Legendary Bond-Fund Manager Dan Fuss To Step Away
The thoughtful transition at Loomis Sayles has been in motion for more than a decade.
Loomis Sayles bond-fund legend Dan Fuss will step away from his portfolio management duties on March 1, 2021, the firm has announced. That date will coincide with his 45th anniversary at the firm.

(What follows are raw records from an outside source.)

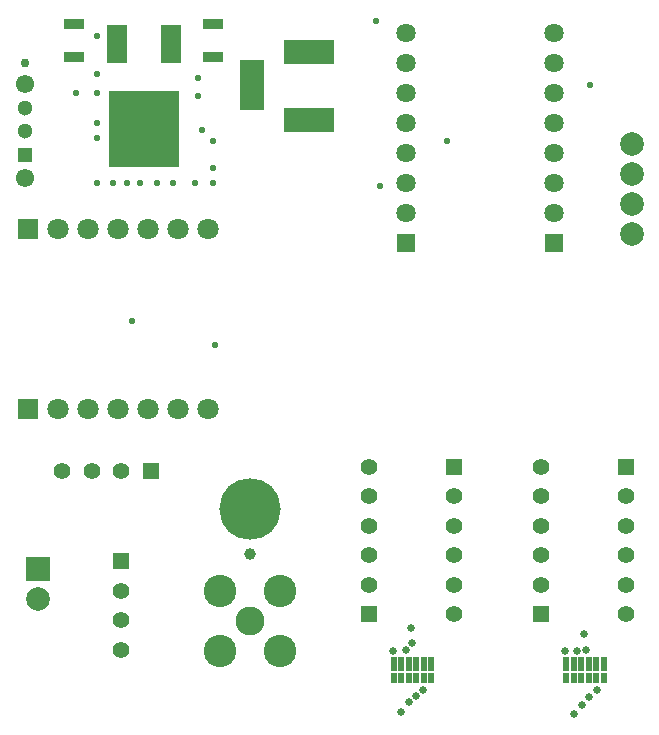
<source format=gbr>
%TF.GenerationSoftware,Altium Limited,Altium Designer,22.7.1 (60)*%
G04 Layer_Color=8388736*
%FSLAX45Y45*%
%MOMM*%
%TF.SameCoordinates,61DBAAF2-DE87-4E8A-AD11-02536D302051*%
%TF.FilePolarity,Negative*%
%TF.FileFunction,Soldermask,Top*%
%TF.Part,Single*%
G01*
G75*
%TA.AperFunction,SMDPad,CuDef*%
%ADD11R,1.70000X0.95000*%
%TA.AperFunction,ComponentPad*%
%ADD22C,1.55000*%
%ADD23C,1.30000*%
%ADD24R,1.30000X1.30000*%
%ADD30C,1.40000*%
%ADD31R,1.40000X1.40000*%
%ADD32R,1.40000X1.40000*%
%ADD44R,1.62820X1.62820*%
%ADD45C,1.62820*%
%ADD46C,2.00320*%
%ADD47R,4.20320X2.00320*%
%ADD48R,2.00320X4.20320*%
%ADD49C,2.45320*%
%ADD50C,2.75320*%
%ADD51C,1.80320*%
%ADD52R,1.80320X1.80320*%
%ADD53R,2.00320X2.00320*%
%TA.AperFunction,ViaPad*%
%ADD54C,0.58420*%
%ADD55C,0.76320*%
%ADD56C,0.65320*%
%ADD57C,5.20320*%
%ADD58C,1.00320*%
%TA.AperFunction,SMDPad,CuDef*%
%ADD68R,1.80320X3.20320*%
%ADD69R,6.00320X6.40320*%
%ADD70R,0.58420X0.96520*%
%ADD71R,0.58420X1.21920*%
D11*
X1452359Y6617000D02*
D03*
X1452358Y6337000D02*
D03*
X2635250Y6617000D02*
D03*
Y6337000D02*
D03*
D22*
X1039858Y6105500D02*
D03*
X1039858Y5305500D02*
D03*
D23*
X1039857Y5905500D02*
D03*
X1039858Y5705501D02*
D03*
D24*
X1039857Y5505501D02*
D03*
D30*
X1853535Y1313751D02*
D03*
X1853535Y1563751D02*
D03*
X1853535Y1813750D02*
D03*
X1857535Y2825750D02*
D03*
X1607535D02*
D03*
X1357536D02*
D03*
X4671975Y2615485D02*
D03*
Y2365485D02*
D03*
Y2115485D02*
D03*
Y1865485D02*
D03*
Y1615485D02*
D03*
X3949660Y1865485D02*
D03*
X3949660Y2115485D02*
D03*
Y2365485D02*
D03*
Y2615485D02*
D03*
Y2865485D02*
D03*
X5410160Y1865485D02*
D03*
X5410160Y2115485D02*
D03*
Y2365485D02*
D03*
Y2615485D02*
D03*
Y2865485D02*
D03*
X6132475Y2615485D02*
D03*
Y2365485D02*
D03*
Y2115485D02*
D03*
Y1865485D02*
D03*
Y1615485D02*
D03*
D31*
X1853535Y2063750D02*
D03*
X4671975Y2865485D02*
D03*
X3949660Y1615485D02*
D03*
X5410160D02*
D03*
X6132475Y2865485D02*
D03*
D32*
X2107535Y2825750D02*
D03*
D44*
X5517961Y4762500D02*
D03*
X4265961Y4762499D02*
D03*
D45*
X5517961Y5016500D02*
D03*
Y5270501D02*
D03*
X5517962Y5524499D02*
D03*
X5517960Y5778500D02*
D03*
X5517961Y6032501D02*
D03*
X5517961Y6286499D02*
D03*
X5517962Y6540502D02*
D03*
X4265961Y5016501D02*
D03*
Y5270501D02*
D03*
X4265960Y5524501D02*
D03*
X4265959Y5778500D02*
D03*
X4265961Y6032501D02*
D03*
X4265961Y6286499D02*
D03*
X4265962Y6540500D02*
D03*
D46*
X6178888Y4838061D02*
D03*
X6178888Y5092061D02*
D03*
X6178888Y5346061D02*
D03*
X6178887Y5600060D02*
D03*
X1153107Y1746250D02*
D03*
D47*
X3444785Y5796000D02*
D03*
X3444786Y6376001D02*
D03*
D48*
X2964785Y6096000D02*
D03*
D49*
X2942284Y1555750D02*
D03*
D50*
X2688284Y1809750D02*
D03*
Y1301750D02*
D03*
X3196284Y1301749D02*
D03*
X3196285Y1809750D02*
D03*
D51*
X2586800Y3351441D02*
D03*
X2332801Y3351440D02*
D03*
X1824800Y3351441D02*
D03*
X1316800Y3351440D02*
D03*
X1570801Y3351441D02*
D03*
X2078801D02*
D03*
X2586799Y4876268D02*
D03*
X2332800Y4876267D02*
D03*
X1824800Y4876267D02*
D03*
X1316800D02*
D03*
X1570800D02*
D03*
X2078800D02*
D03*
D52*
X1062801Y3351441D02*
D03*
X1062800Y4876267D02*
D03*
D53*
X1153108Y2000250D02*
D03*
D54*
X1651000Y6508750D02*
D03*
Y6191250D02*
D03*
Y6032500D02*
D03*
Y5778500D02*
D03*
Y5651500D02*
D03*
X2508250Y6159500D02*
D03*
Y6000750D02*
D03*
X2540000Y5715000D02*
D03*
X2635250Y5619750D02*
D03*
X1472535Y6032500D02*
D03*
X4615785Y5619750D02*
D03*
X4044285Y5238750D02*
D03*
X4011051Y6637233D02*
D03*
X5822285Y6096000D02*
D03*
X2647285Y3892551D02*
D03*
X1948785Y4095750D02*
D03*
X2635250Y5397500D02*
D03*
Y5270500D02*
D03*
X2476500D02*
D03*
X2298035D02*
D03*
X2015300D02*
D03*
X1790035D02*
D03*
X1651000D02*
D03*
X2159000D02*
D03*
X1905000D02*
D03*
D55*
X1039858Y6286500D02*
D03*
D56*
X4225199Y784618D02*
D03*
X4411991Y974404D02*
D03*
X4353142Y921779D02*
D03*
X4290333Y869721D02*
D03*
X5881330Y971541D02*
D03*
X5787718Y1312286D02*
D03*
X5718192Y1301228D02*
D03*
X5812725Y912521D02*
D03*
X5753537Y851140D02*
D03*
X5688868Y773866D02*
D03*
X4267839Y1313562D02*
D03*
X4313732Y1373099D02*
D03*
X4308771Y1499617D02*
D03*
X4155030Y1306357D02*
D03*
X5615530D02*
D03*
X5770094Y1450444D02*
D03*
D57*
X2942284Y2508250D02*
D03*
D58*
Y2127250D02*
D03*
D68*
X1821785Y6445250D02*
D03*
X2278784Y6445249D02*
D03*
D69*
X2050284Y5727250D02*
D03*
D70*
X4162118Y1079500D02*
D03*
X4225617D02*
D03*
X4289118Y1079500D02*
D03*
X4352618Y1079500D02*
D03*
X4416118D02*
D03*
X4479618D02*
D03*
X5622618D02*
D03*
X5686117D02*
D03*
X5749618Y1079500D02*
D03*
X5813118Y1079500D02*
D03*
X5876618D02*
D03*
X5940118D02*
D03*
D71*
X4162118Y1193800D02*
D03*
X4225618D02*
D03*
X4289118Y1193801D02*
D03*
X4352618Y1193800D02*
D03*
X4416117Y1193801D02*
D03*
X4479618Y1193800D02*
D03*
X5622618D02*
D03*
X5686118D02*
D03*
X5749618Y1193801D02*
D03*
X5813118Y1193800D02*
D03*
X5876617Y1193801D02*
D03*
X5940118Y1193800D02*
D03*
%TF.MD5,633df0dd09de5f7db1da65852b27e8b8*%
M02*

</source>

Fuss, who received Morningstar's Outstanding Portfolio Manager award in 2019 and was the Morningstar Fixed-Income Manager of the Year in 2009, is a named portfolio manager on nine mutual funds. Of those, Morningstar rates the firm's flagship Loomis Sayles Bond LSBDX, Loomis Sayles Strategic Income NEFZX, Loomis Sayles Multisector Income, Loomis Sayles High Income Opportunities LSIOX, and Loomis Sayles Global Allocation LSWWX. As of March 2021, Fuss will serve as a special advisor to the Loomis Sayles Full Discretion team that manages these strategies and oversaw $65 billion as of September 2020. He will also remain on the firm's board of directors and retain his executive vice president duties.
Fuss' transition after a long and illustrious career is not a surprise, but it is certainly a loss for the Full Discretion team given that he pioneered the benchmark-agnostic and multisector approach it has applied across its strategies for decades. That said, the team's transition planning has been thoughtful and in motion for more than a decade. Over the years, Fuss slowly shifted his responsibilities to his comanagers but continued to make broad portfolio positioning and strategic decisions.

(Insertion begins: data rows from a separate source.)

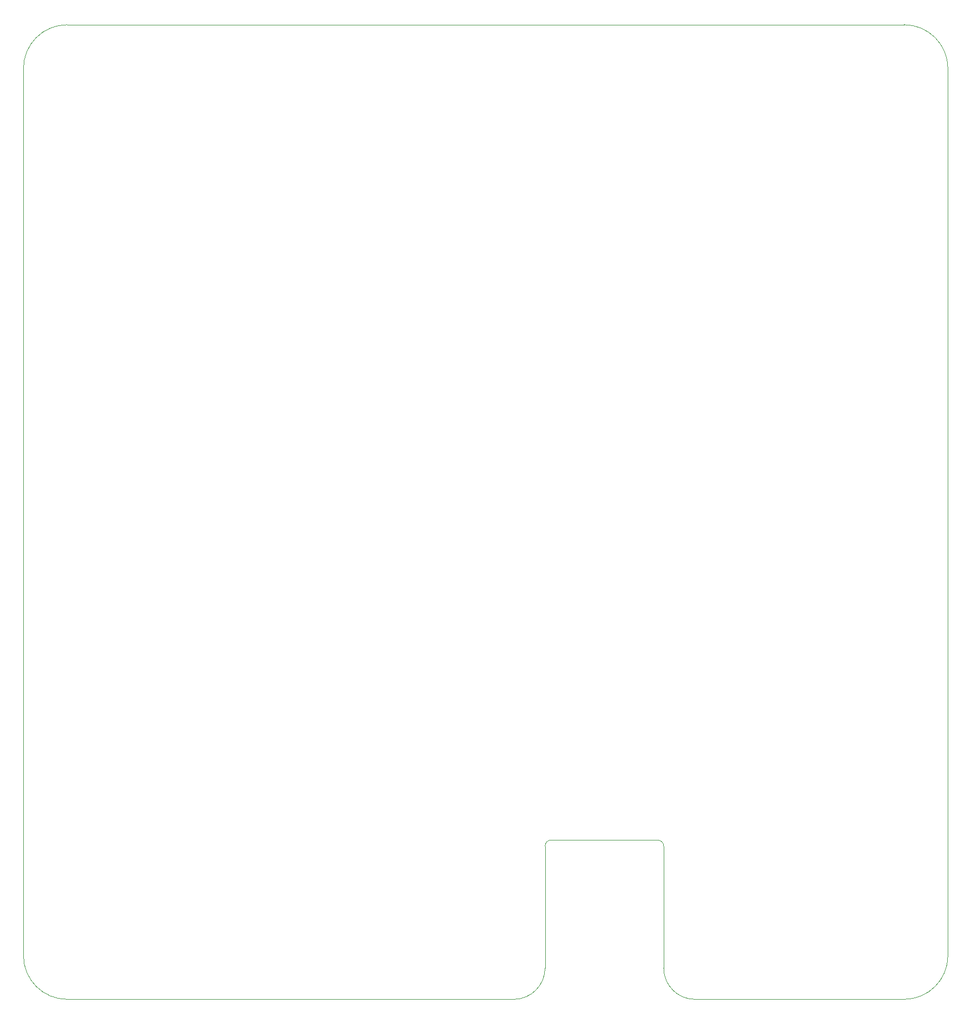
<source format=gbr>
%TF.GenerationSoftware,KiCad,Pcbnew,4.0.7*%
%TF.CreationDate,2018-08-22T18:45:23+01:00*%
%TF.ProjectId,dmx-eth-dimmer,646D782D6574682D64696D6D65722E6B,rev?*%
%TF.FileFunction,Legend,Bot*%
%FSLAX46Y46*%
G04 Gerber Fmt 4.6, Leading zero omitted, Abs format (unit mm)*
G04 Created by KiCad (PCBNEW 4.0.7) date 08/22/18 18:45:23*
%MOMM*%
%LPD*%
G01*
G04 APERTURE LIST*
%ADD10C,0.150000*%
%ADD11C,0.100000*%
G04 APERTURE END LIST*
D10*
D11*
X96500000Y-144500000D02*
X96500000Y-164000000D01*
X114500000Y-143500000D02*
X97500000Y-143500000D01*
X115500000Y-164000000D02*
X115500000Y-144500000D01*
X115500000Y-144500000D02*
G75*
G03X114500000Y-143500000I-1000000J0D01*
G01*
X97500000Y-143500000D02*
G75*
G03X96500000Y-144500000I0J-1000000D01*
G01*
X91500000Y-169000000D02*
X20000000Y-169000000D01*
X120500000Y-169000000D02*
X154000000Y-169000000D01*
X115500000Y-164000000D02*
G75*
G03X120500000Y-169000000I5000000J0D01*
G01*
X91500000Y-169000000D02*
G75*
G03X96500000Y-164000000I0J5000000D01*
G01*
X13000000Y-162000000D02*
X13000000Y-20000000D01*
X161000000Y-20000000D02*
X161000000Y-162000000D01*
X20000000Y-13000000D02*
X154000000Y-13000000D01*
X13000000Y-162000000D02*
G75*
G03X20000000Y-169000000I7000000J0D01*
G01*
X154000000Y-169000000D02*
G75*
G03X161000000Y-162000000I0J7000000D01*
G01*
X161000000Y-20000000D02*
G75*
G03X154000000Y-13000000I-7000000J0D01*
G01*
X20000000Y-13000000D02*
G75*
G03X13000000Y-20000000I0J-7000000D01*
G01*
M02*

</source>
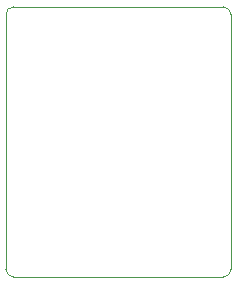
<source format=gbr>
%TF.GenerationSoftware,KiCad,Pcbnew,(5.1.9)-1*%
%TF.CreationDate,2021-09-21T23:47:53-04:00*%
%TF.ProjectId,SOIC-16_3.9mm Adapter,534f4943-2d31-4365-9f33-2e396d6d2041,rev?*%
%TF.SameCoordinates,Original*%
%TF.FileFunction,Profile,NP*%
%FSLAX46Y46*%
G04 Gerber Fmt 4.6, Leading zero omitted, Abs format (unit mm)*
G04 Created by KiCad (PCBNEW (5.1.9)-1) date 2021-09-21 23:47:53*
%MOMM*%
%LPD*%
G01*
G04 APERTURE LIST*
%TA.AperFunction,Profile*%
%ADD10C,0.050000*%
%TD*%
G04 APERTURE END LIST*
D10*
X143510000Y-81280000D02*
X125730000Y-81280000D01*
X144145000Y-80645000D02*
G75*
G02*
X143510000Y-81280000I-635000J0D01*
G01*
X125730000Y-81280000D02*
G75*
G02*
X125095000Y-80645000I0J635000D01*
G01*
X125095000Y-59055000D02*
G75*
G02*
X125730000Y-58420000I635000J0D01*
G01*
X143510000Y-58420000D02*
G75*
G02*
X144145000Y-59055000I0J-635000D01*
G01*
X125095000Y-80645000D02*
X125095000Y-59055000D01*
X144145000Y-59055000D02*
X144145000Y-80645000D01*
X125730000Y-58420000D02*
X143510000Y-58420000D01*
M02*

</source>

Longtime deputies Elaine Stokes, Matthew Eagan, Brian Kennedy, and Todd Vandam will continue to serve as portfolio managers on the aforementioned strategies. The group is skilled and will invest with the same approach that has served investors well over the years. The managers effectively work with the firm's large and seasoned team of dedicated strategists and traders, as well as its deep credit research corps that's among the largest in the industry.
As a result, the People ratings and Morningstar Analyst Ratings across the five strategies remain unchanged.